Choose the experimental features you want to try

This document is an excerpt from the EUR-Lex website

Document C2004/106/37

Zaak C-81/04: Verzoek van het Arbeitsgericht Berlin van 14 januari 2004 om een prejudiciële beslissing in het geding tussen Veronika Richert en VK GmbH Service Gesellschaft für Vermögenszuordnung und Kommunalisierung mbH.

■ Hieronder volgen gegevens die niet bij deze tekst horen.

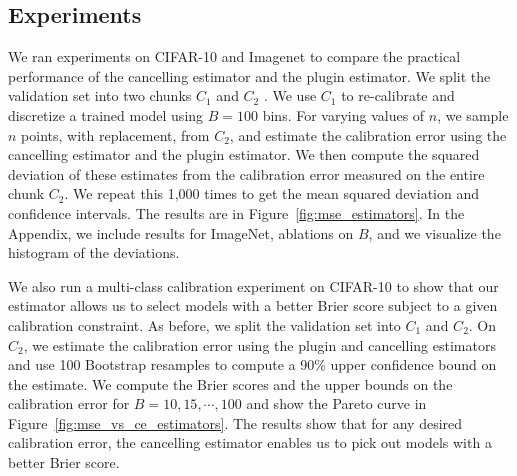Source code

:
\subsection{Experiments}

We ran experiments on CIFAR-10 and Imagenet to compare the practical performance of the cancelling estimator and the plugin estimator. We split the validation set  into two chunks $C_1$  and $C_2$ . We use $C_1$ to re-calibrate and discretize a trained model using $B = 100$ bins. For varying values of $n$, we sample $n$ points, with replacement, from $C_2$, and estimate the calibration error using the cancelling estimator and the plugin estimator. We then compute the squared deviation of these estimates from the calibration error measured on the entire chunk $C_2$. We repeat this 1,000 times to get the mean squared deviation and confidence intervals. The results are in Figure~\ref{fig:mse_estimators}. 
In the Appendix, we include results for ImageNet, ablations on $B$, and we visualize the histogram of the deviations.


We also run a multi-class calibration experiment on CIFAR-10 to show that our estimator allows us to select models with a better  Brier  score subject to a given calibration constraint. As before, we split the validation set into $C_1$ and $C_2$. On $C_2$, we estimate the calibration error using the plugin and cancelling estimators and use 100 Bootstrap resamples to compute a 90\% upper confidence bound on the estimate. We compute the Brier scores and the upper bounds on the calibration error for $B = 10, 15, \cdots, 100$ and show the Pareto curve in Figure~\ref{fig:mse_vs_ce_estimators}. The results show that for any desired calibration error, the cancelling estimator enables us to pick out models with a better Brier score.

PB C 106 van 30.4.2004, pp. 20–21 (ES, DA, DE, EL, EN, FR, IT, NL, PT, FI, SV)

30.4.2004   

NL

Publicatieblad van de Europese Unie

C 106/20


Verzoek van het Arbeitsgericht Berlin van 14 januari 2004 om een prejudiciële beslissing in het geding tussen Veronika Richert en VK GmbH Service Gesellschaft für Vermögenszuordnung und Kommunalisierung mbH.

(Zaak C-81/04)

(2004/C 106/37)

Het Arbeitsgericht Berlin heeft bij beschikking van 14 januari 2004, ingekomen ter griffie van het Hof van Justitie op 18 februari 2004, in het geding tussen Veronika Richert en VK GmbH Service Gesellschaft für Vermögenszuordnung und Kommunalisierung mbH, het Hof van Justitie van de Europese Gemeenschappen verzocht om een prejudiciële beslissing over de navolgende vragen:

1.

Moet richtlijn 98/59/EG (1) van de Raad van 20 juli 1998 betreffende de aanpassing van de wetgevingen van de lidstaten inzake collectief ontslag, aldus worden uitgelegd dat met het begrip „ontslag” in de zin van artikel 1, lid 1, sub a, van de richtlijn de opzegging als eerste stap ter beëindiging van een arbeidsovereenkomst wordt bedoeld, of betekent „ontslag” de beëindiging van de arbeidsovereenkomst na het verstrijken van de opzeggingstermijn?

2.

Als met „ontslag” de opzegging wordt bedoeld, schrijft de richtlijn dan voor dat zowel de raadplegingsprocedure bedoeld in artikel 2 van de richtlijn als de kennisgevingsprocedure bedoeld in de artikelen 3 en 4 van de richtlijn moeten zijn afgesloten vóór de opzeggingen worden aangezegd?

3.

Als met „ontslag” het effectief beëindigen van de arbeidsovereenkomst wordt bedoeld, volstaat het dan volgens de bepalingen van de richtlijn dat ook de raadplegingsprocedure pas na de aanzegging van de opzeggingen plaatsvindt?